Solo che con le prove non c’entrano.

Ma poi, le prove, arrivano. Sono due: un gancetto del reggiseno di Meredith trovato nella stanza del delitto, su cui ci sarebbe il dna di Raffaele. Il gancetto non lo hanno trovato subito, ma a 46 giorni da quando Raffaele era finito in prigione, in una scena del crimine mai sigillata. La seconda prova è ancora più sorprendente: la presunta arma del delitto. La ritrova un poliziotto in un cassetto della cucina della casa di Raffaele. Si tratta proprio del primo coltello che l’agente ha preso in mano: ha aperto il cassetto e, tra tanti, a occhio, gli è sembrato il coltello giusto, compatibile con le ferite. “Intuizione investigativa” dirà lui. “È stato fortunato” sosterrà in aula il sostituto procuratore Giuliano Mignini. Perché proprio su quel coltello sarà trovato il dna di Amanda sul manico e quello di Meredith sulla lama. In sostanza, il coltello usato per uccidere Raffaele se lo sarebbe riportato a casa e, dopo averlo pulito, lo avrebbe riposto nel cassetto in cucina, in mezzo agli altri.

Pare surreale. Ma il cerchio si chiude. Forse. Il 5 dicembre 2009 Amanda prende 26 anni, Raffaele 25.

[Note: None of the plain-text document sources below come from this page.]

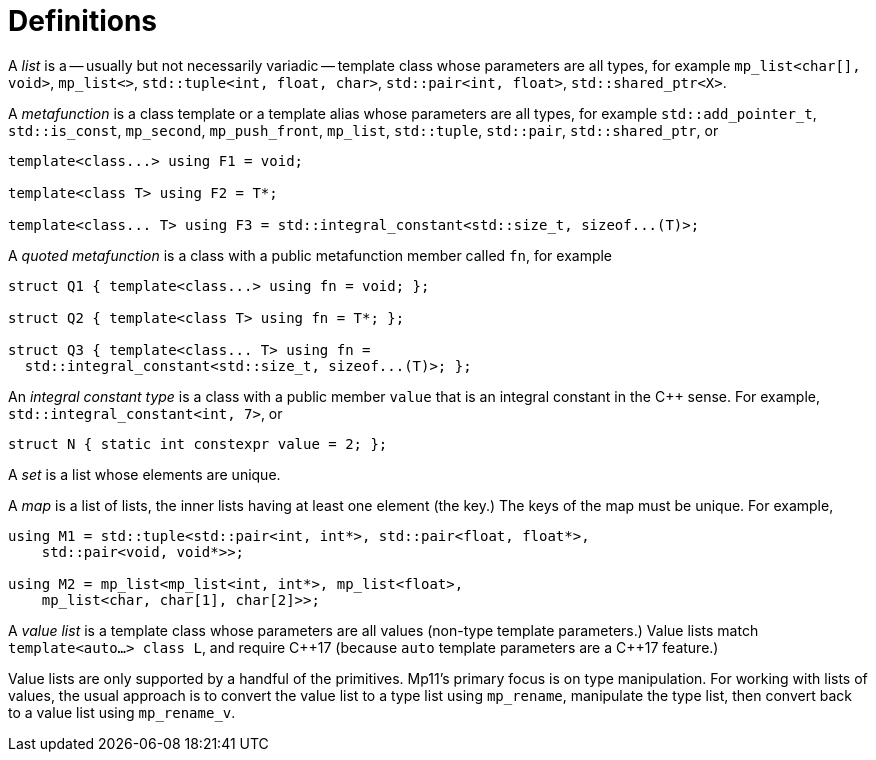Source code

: ////
Copyright 2017 Peter Dimov

Distributed under the Boost Software License, Version 1.0.

See accompanying file LICENSE_1_0.txt or copy at
http://www.boost.org/LICENSE_1_0.txt
////

[#definitions]
# Definitions

A _list_ is a -- usually but not necessarily variadic -- template class whose parameters are all types,
for example `mp_list<char[], void>`, `mp_list<>`, `std::tuple<int, float, char>`, `std::pair<int, float>`, `std::shared_ptr<X>`.

A _metafunction_ is a class template or a template alias whose parameters are all types, for example `std::add_pointer_t`,
`std::is_const`, `mp_second`, `mp_push_front`, `mp_list`, `std::tuple`, `std::pair`, `std::shared_ptr`, or

```
template<class...> using F1 = void;

template<class T> using F2 = T*;

template<class... T> using F3 = std::integral_constant<std::size_t, sizeof...(T)>;
```

A _quoted metafunction_ is a class with a public metafunction member called `fn`, for example

```
struct Q1 { template<class...> using fn = void; };

struct Q2 { template<class T> using fn = T*; };

struct Q3 { template<class... T> using fn =
  std::integral_constant<std::size_t, sizeof...(T)>; };
```

An _integral constant type_ is a class with a public member `value` that is an integral constant in the C++ sense. For example,
`std::integral_constant<int, 7>`, or

  struct N { static int constexpr value = 2; };

A _set_ is a list whose elements are unique.

A _map_ is a list of lists, the inner lists having at least one element (the key.) The keys of the map must be unique. For example,

```
using M1 = std::tuple<std::pair<int, int*>, std::pair<float, float*>,
    std::pair<void, void*>>;

using M2 = mp_list<mp_list<int, int*>, mp_list<float>,
    mp_list<char, char[1], char[2]>>;
```

A _value list_ is a template class whose parameters are all values (non-type template parameters.) Value lists
match `template<auto...> class L`, and require {cpp}17 (because `auto` template parameters are a {cpp}17 feature.)

Value lists are only supported by a handful of the primitives. Mp11's primary focus is on type manipulation. For
working with lists of values, the usual approach is to convert the value list to a type list using `mp_rename`,
manipulate the type list, then convert back to a value list using `mp_rename_v`.

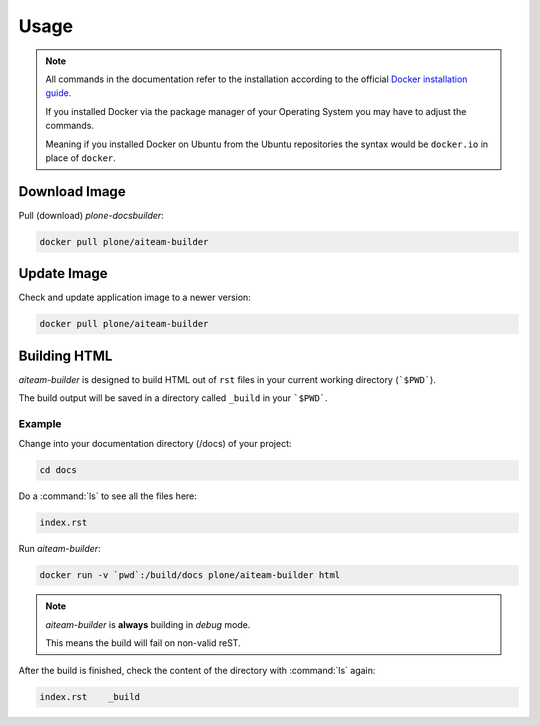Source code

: =====
Usage
=====

.. note::

   All commands in the documentation refer to the installation according to the official
   `Docker installation guide <https://docs.docker.com/engine/installation/>`_.

   If you installed Docker via the package manager of your Operating System you may have to adjust the commands.

   Meaning if you installed Docker on Ubuntu from the Ubuntu repositories the syntax would be ``docker.io`` in place of ``docker``.


Download Image
==============

Pull (download) *plone-docsbuilder*:

.. code-block:: shell

   docker pull plone/aiteam-builder

Update Image
============

Check and update application image to a newer version:

.. code-block:: shell

   docker pull plone/aiteam-builder

Building HTML
=============

*aiteam-builder* is designed to build HTML out of ``rst`` files in your current working directory (```$PWD```).

The build output will be saved in a directory called ``_build`` in your ```$PWD```.

Example
-------

Change into your documentation directory (/docs) of your project:

.. code-block:: console

   cd docs

Do a :command:`ls` to see all the files here:

.. code-block:: console

   index.rst

Run *aiteam-builder*:

.. code-block:: console

   docker run -v `pwd`:/build/docs plone/aiteam-builder html

.. note::

   *aiteam-builder* is **always** building in *debug* mode.

   This means the build will fail on non-valid reST.

After the build is finished, check the content of the directory with :command:`ls` again:

.. code-block:: console

   index.rst    _build
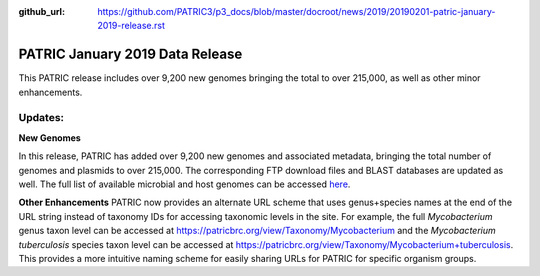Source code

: :github_url: https://github.com/PATRIC3/p3_docs/blob/master/docroot/news/2019/20190201-patric-january-2019-release.rst

PATRIC January 2019 Data Release
==============================================

.. feed-entry::
   :date: 2019-02-01

This PATRIC release includes over 9,200 new genomes bringing the total to over 215,000, as well as other minor enhancements. 

.. cut::

Updates:
--------------

**New Genomes**

In this release, PATRIC has added over 9,200 new genomes and associated metadata, bringing the total number of genomes and plasmids to over 215,000. The corresponding FTP download files and BLAST databases are updated as well. The full list of available microbial and host genomes can be accessed `here
<https://www.patricbrc.org/view/GenomeList/?or(keyword(Bacteria),keyword(Archaea),keyword(Eukaryota))#view_tab=genomes>`__. 

**Other Enhancements**
PATRIC now provides an alternate URL scheme that uses genus+species names at the end of the URL string instead of taxonomy IDs for accessing taxonomic levels in the site.  For example, the full *Mycobacterium* genus taxon level can be accessed at https://patricbrc.org/view/Taxonomy/Mycobacterium and the *Mycobacterium tuberculosis*
species taxon level can be accessed at https://patricbrc.org/view/Taxonomy/Mycobacterium+tuberculosis. This provides a more intuitive naming scheme for easily sharing URLs for PATRIC for specific organism groups.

Però, certo, non si è mai visto un delitto in concorso tra complici che si sarebbero visti per la prima e unica volta sulla scena del crimine. E poi, cominciano ad osservare i nuovi periti, siamo sicuri che siano stati rispettati tutti i protocolli di sicurezza per il repertamento del dna, siamo sicuri che sul coltello ci sia proprio il dna di Meredith? Perché l’errore è sempre dietro l’angolo. In appello le due prove, coltello e gancetto del reggiseno, vengono fatte a pezzi dai professori universitari, Carla Vecchiotti e Stefano Conti. Assolti. Dopo1427 giorni di carcere Amanda e Raffaele escono dal carcere. Lei fila subito in America. Lui sta qui. Non si aspetta certo che la Cassazione annulli la sentenza. Tantomeno che in appello bis arrivi addirittura una nuova condanna. Ora la Cassazione ha annullato senza rinvio. Innocenti. E per sempre. «Nessuno si deve più permettere di chiamarmi assassino» ha detto Raffaele. Ha chiesto il minimo: in fondo, tra sospetti ed errori, gli è stata rubata la gioventù.